** Collected data **
________

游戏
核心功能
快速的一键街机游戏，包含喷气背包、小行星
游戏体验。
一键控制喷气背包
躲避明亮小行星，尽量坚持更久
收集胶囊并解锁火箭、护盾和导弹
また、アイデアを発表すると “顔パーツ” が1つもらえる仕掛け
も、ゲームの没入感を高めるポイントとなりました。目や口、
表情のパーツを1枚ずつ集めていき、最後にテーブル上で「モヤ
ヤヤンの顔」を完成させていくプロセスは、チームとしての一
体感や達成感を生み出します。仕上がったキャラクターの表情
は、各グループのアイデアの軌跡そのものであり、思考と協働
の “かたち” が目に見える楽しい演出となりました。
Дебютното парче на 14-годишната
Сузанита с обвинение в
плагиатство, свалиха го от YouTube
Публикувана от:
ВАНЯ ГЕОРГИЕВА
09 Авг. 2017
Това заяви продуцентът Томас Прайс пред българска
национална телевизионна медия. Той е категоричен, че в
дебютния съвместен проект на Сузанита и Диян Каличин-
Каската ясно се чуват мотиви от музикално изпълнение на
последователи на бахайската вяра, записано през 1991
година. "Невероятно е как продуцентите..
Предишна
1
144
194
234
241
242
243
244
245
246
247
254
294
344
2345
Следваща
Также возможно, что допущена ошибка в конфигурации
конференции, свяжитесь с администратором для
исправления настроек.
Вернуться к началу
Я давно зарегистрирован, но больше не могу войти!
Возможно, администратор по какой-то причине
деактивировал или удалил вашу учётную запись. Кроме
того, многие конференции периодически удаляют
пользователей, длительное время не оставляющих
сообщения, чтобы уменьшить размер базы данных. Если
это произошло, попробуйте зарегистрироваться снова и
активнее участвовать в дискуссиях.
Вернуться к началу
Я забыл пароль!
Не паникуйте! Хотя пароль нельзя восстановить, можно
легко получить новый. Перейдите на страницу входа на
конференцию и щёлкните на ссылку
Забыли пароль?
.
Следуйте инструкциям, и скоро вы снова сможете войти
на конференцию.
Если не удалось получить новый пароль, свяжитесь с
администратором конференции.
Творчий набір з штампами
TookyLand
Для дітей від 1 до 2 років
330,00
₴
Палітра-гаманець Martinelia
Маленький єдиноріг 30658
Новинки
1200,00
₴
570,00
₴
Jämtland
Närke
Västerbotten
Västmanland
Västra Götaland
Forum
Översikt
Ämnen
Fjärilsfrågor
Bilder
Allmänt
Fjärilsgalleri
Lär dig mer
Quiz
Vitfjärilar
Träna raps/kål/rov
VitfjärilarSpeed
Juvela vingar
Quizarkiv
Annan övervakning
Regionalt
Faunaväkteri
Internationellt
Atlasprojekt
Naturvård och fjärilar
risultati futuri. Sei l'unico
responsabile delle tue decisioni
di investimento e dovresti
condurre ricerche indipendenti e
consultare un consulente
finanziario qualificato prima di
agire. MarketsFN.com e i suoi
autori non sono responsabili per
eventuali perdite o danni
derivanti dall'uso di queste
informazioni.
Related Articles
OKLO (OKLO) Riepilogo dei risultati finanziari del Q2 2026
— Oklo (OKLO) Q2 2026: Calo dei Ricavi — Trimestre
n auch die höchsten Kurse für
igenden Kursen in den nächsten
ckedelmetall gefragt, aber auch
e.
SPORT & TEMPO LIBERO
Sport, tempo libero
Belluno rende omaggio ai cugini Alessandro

________

** Problem to work on **
Retype all of the entries precisely as they are.

** Exercise result **
游戏
核心功能
快速的一键街机游戏，包含喷气背包、小行星
游戏体验。
一键控制喷气背包
躲避明亮小行星，尽量坚持更久
收集胶囊并解锁火箭、护盾和导弹
また、アイデアを発表すると “顔パーツ” が1つもらえる仕掛け
も、ゲームの没入感を高めるポイントとなりました。目や口、
表情のパーツを1枚ずつ集めていき、最後にテーブル上で「モヤ
ヤヤンの顔」を完成させていくプロセスは、チームとしての一
体感や達成感を生み出します。仕上がったキャラクターの表情
は、各グループのアイデアの軌跡そのものであり、思考と協働
の “かたち” が目に見える楽しい演出となりました。
Дебютното парче на 14-годишната
Сузанита с обвинение в
плагиатство, свалиха го от YouTube
Публикувана от:
ВАНЯ ГЕОРГИЕВА
09 Авг. 2017
Това заяви продуцентът Томас Прайс пред българска
национална телевизионна медия. Той е категоричен, че в
дебютния съвместен проект на Сузанита и Диян Каличин-
Каската ясно се чуват мотиви от музикално изпълнение на
последователи на бахайската вяра, записано през 1991
година. "Невероятно е как продуцентите..
Предишна
1
144
194
234
241
242
243
244
245
246
247
254
294
344
2345
Следваща
Также возможно, что допущена ошибка в конфигурации
конференции, свяжитесь с администратором для
исправления настроек.
Вернуться к началу
Я давно зарегистрирован, но больше не могу войти!
Возможно, администратор по какой-то причине
деактивировал или удалил вашу учётную запись. Кроме
того, многие конференции периодически удаляют
пользователей, длительное время не оставляющих
сообщения, чтобы уменьшить размер базы данных. Если
это произошло, попробуйте зарегистрироваться снова и
активнее участвовать в дискуссиях.
Вернуться к началу
Я забыл пароль!
Не паникуйте! Хотя пароль нельзя восстановить, можно
легко получить новый. Перейдите на страницу входа на
конференцию и щёлкните на ссылку
Забыли пароль?
.
Следуйте инструкциям, и скоро вы снова сможете войти
на конференцию.
Если не удалось получить новый пароль, свяжитесь с
администратором конференции.
Творчий набір з штампами
TookyLand
Для дітей від 1 до 2 років
330,00
₴
Палітра-гаманець Martinelia
Маленький єдиноріг 30658
Новинки
1200,00
₴
570,00
₴
Jämtland
Närke
Västerbotten
Västmanland
Västra Götaland
Forum
Översikt
Ämnen
Fjärilsfrågor
Bilder
Allmänt
Fjärilsgalleri
Lär dig mer
Quiz
Vitfjärilar
Träna raps/kål/rov
VitfjärilarSpeed
Juvela vingar
Quizarkiv
Annan övervakning
Regionalt
Faunaväkteri
Internationellt
Atlasprojekt
Naturvård och fjärilar
risultati futuri. Sei l'unico
responsabile delle tue decisioni
di investimento e dovresti
condurre ricerche indipendenti e
consultare un consulente
finanziario qualificato prima di
agire. MarketsFN.com e i suoi
autori non sono responsabili per
eventuali perdite o danni
derivanti dall'uso di queste
informazioni.
Related Articles
OKLO (OKLO) Riepilogo dei risultati finanziari del Q2 2026
— Oklo (OKLO) Q2 2026: Calo dei Ricavi — Trimestre
n auch die höchsten Kurse für
igenden Kursen in den nächsten
ckedelmetall gefragt, aber auch
e.
SPORT & TEMPO LIBERO
Sport, tempo libero
Belluno rende omaggio ai cugini Alessandro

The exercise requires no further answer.